* _What is asked_
Reproduce the items verbatim, from the line containing "Page size: 1654x1241." through the final line of the items, including both of those lines.

====== Records for this task

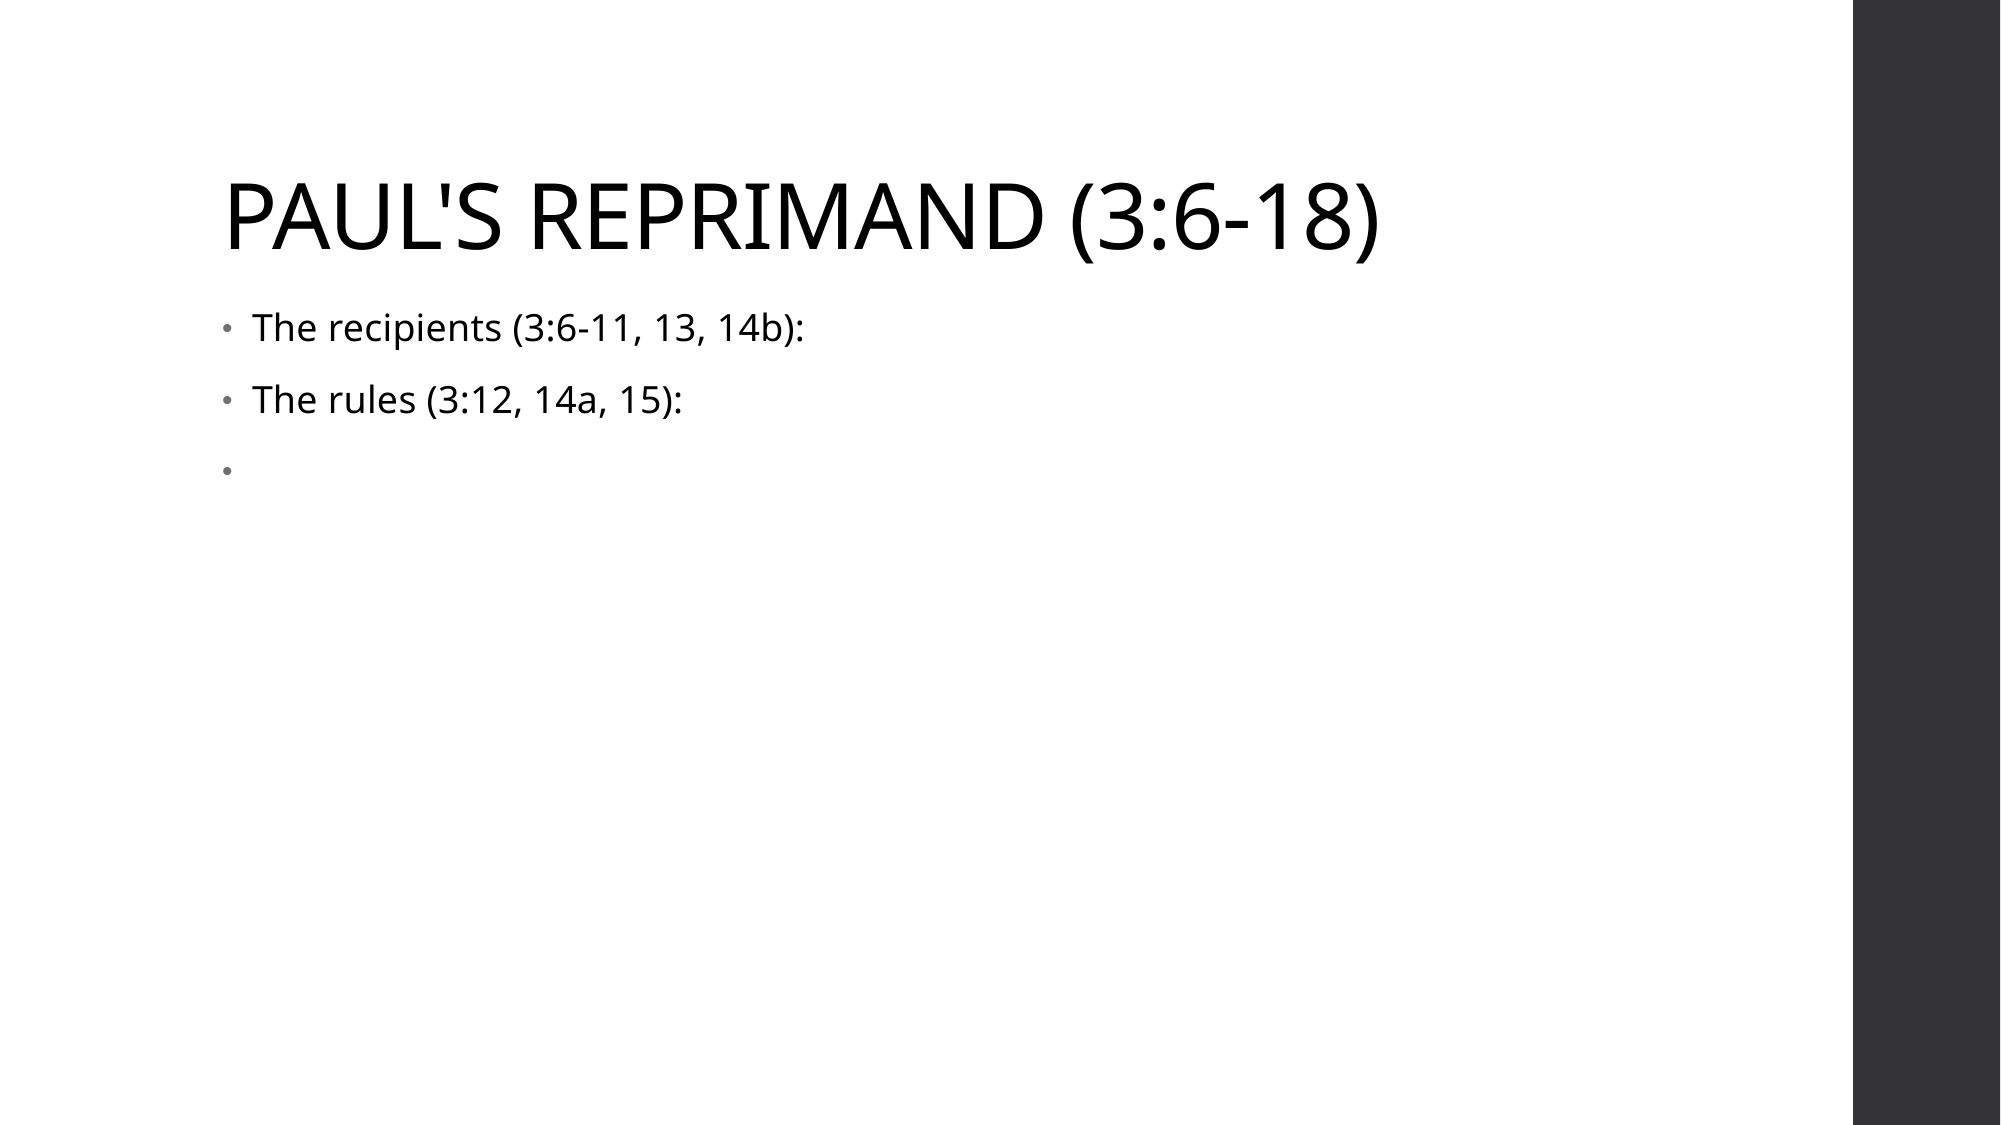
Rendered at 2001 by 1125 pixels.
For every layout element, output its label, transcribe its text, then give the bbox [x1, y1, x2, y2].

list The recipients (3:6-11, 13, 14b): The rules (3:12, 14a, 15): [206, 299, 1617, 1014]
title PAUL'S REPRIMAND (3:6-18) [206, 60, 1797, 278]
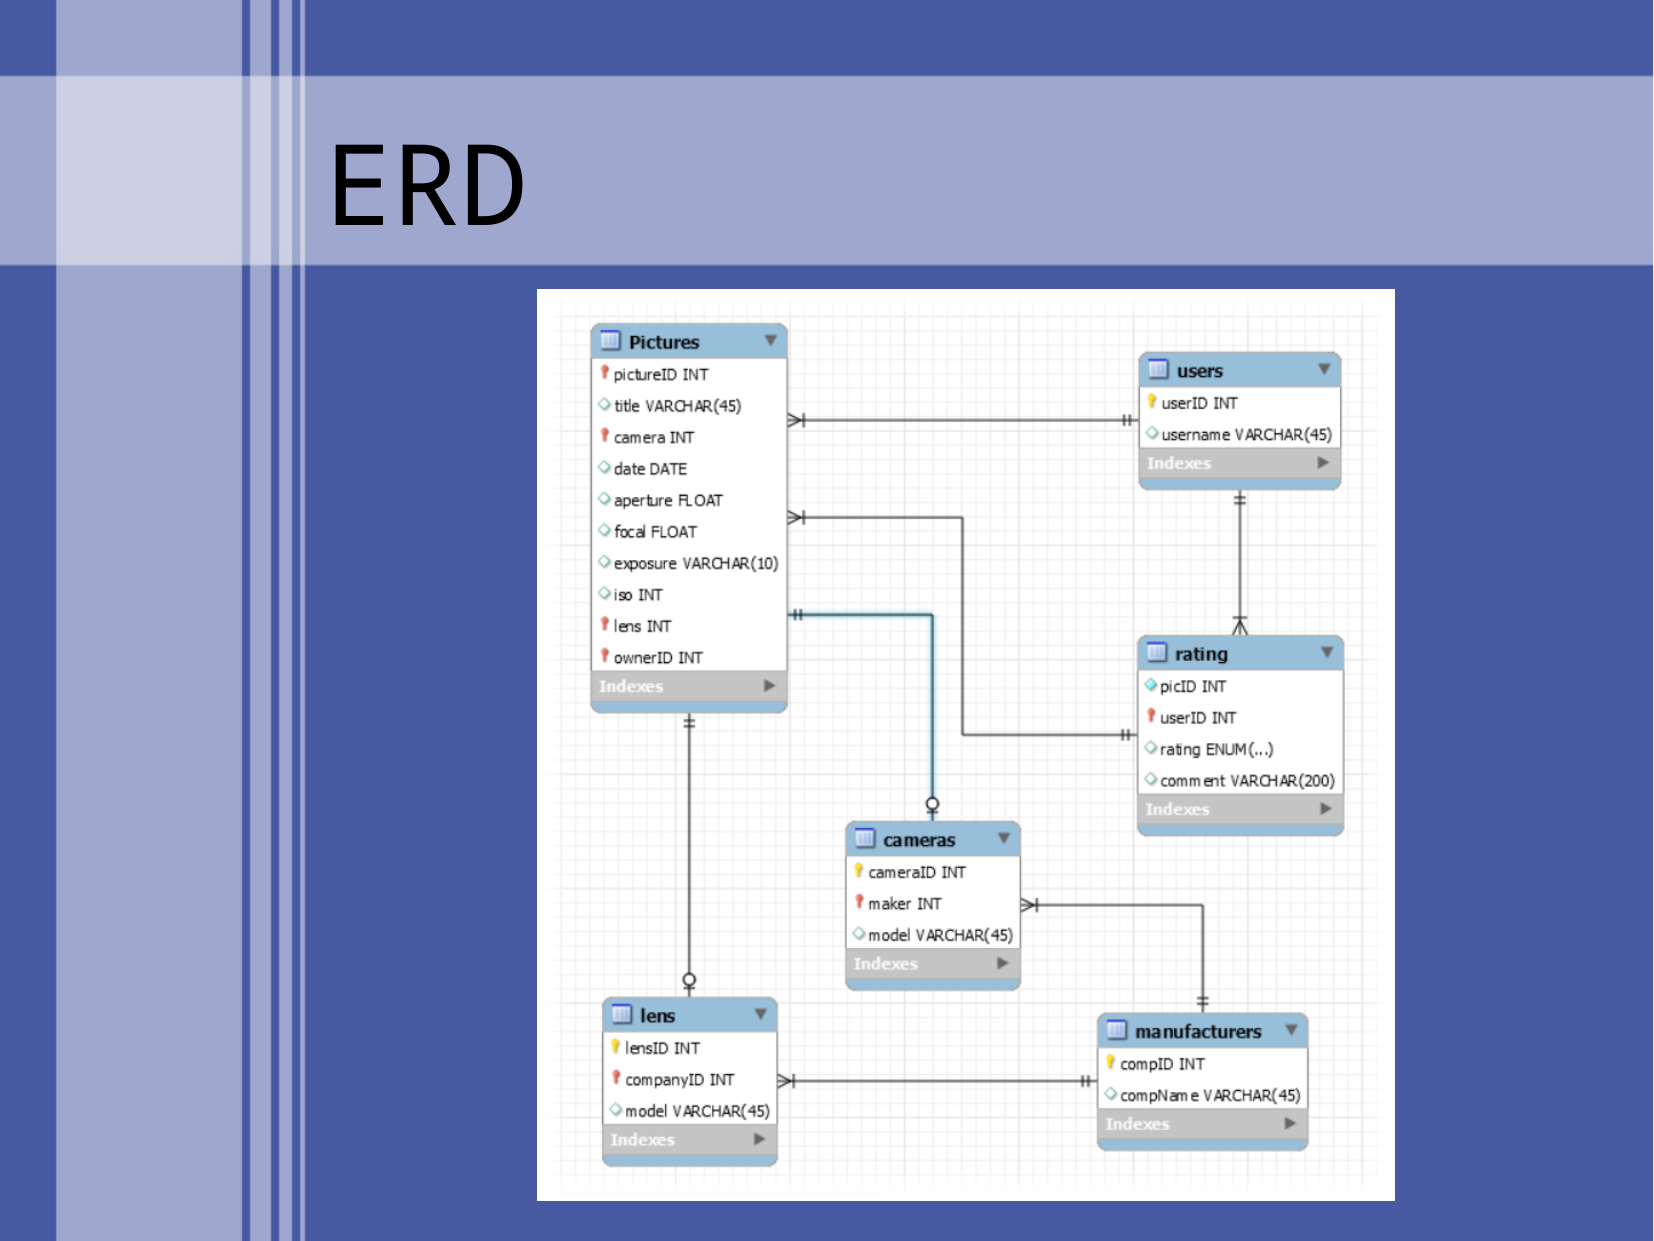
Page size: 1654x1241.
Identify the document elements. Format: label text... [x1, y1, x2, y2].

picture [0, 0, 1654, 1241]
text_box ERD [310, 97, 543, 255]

============

* _Final result_
Page size: 1654x1241.
Identify the document elements. Format: label text... [x1, y1, x2, y2].

picture [0, 0, 1654, 1241]
text_box ERD [310, 97, 543, 255]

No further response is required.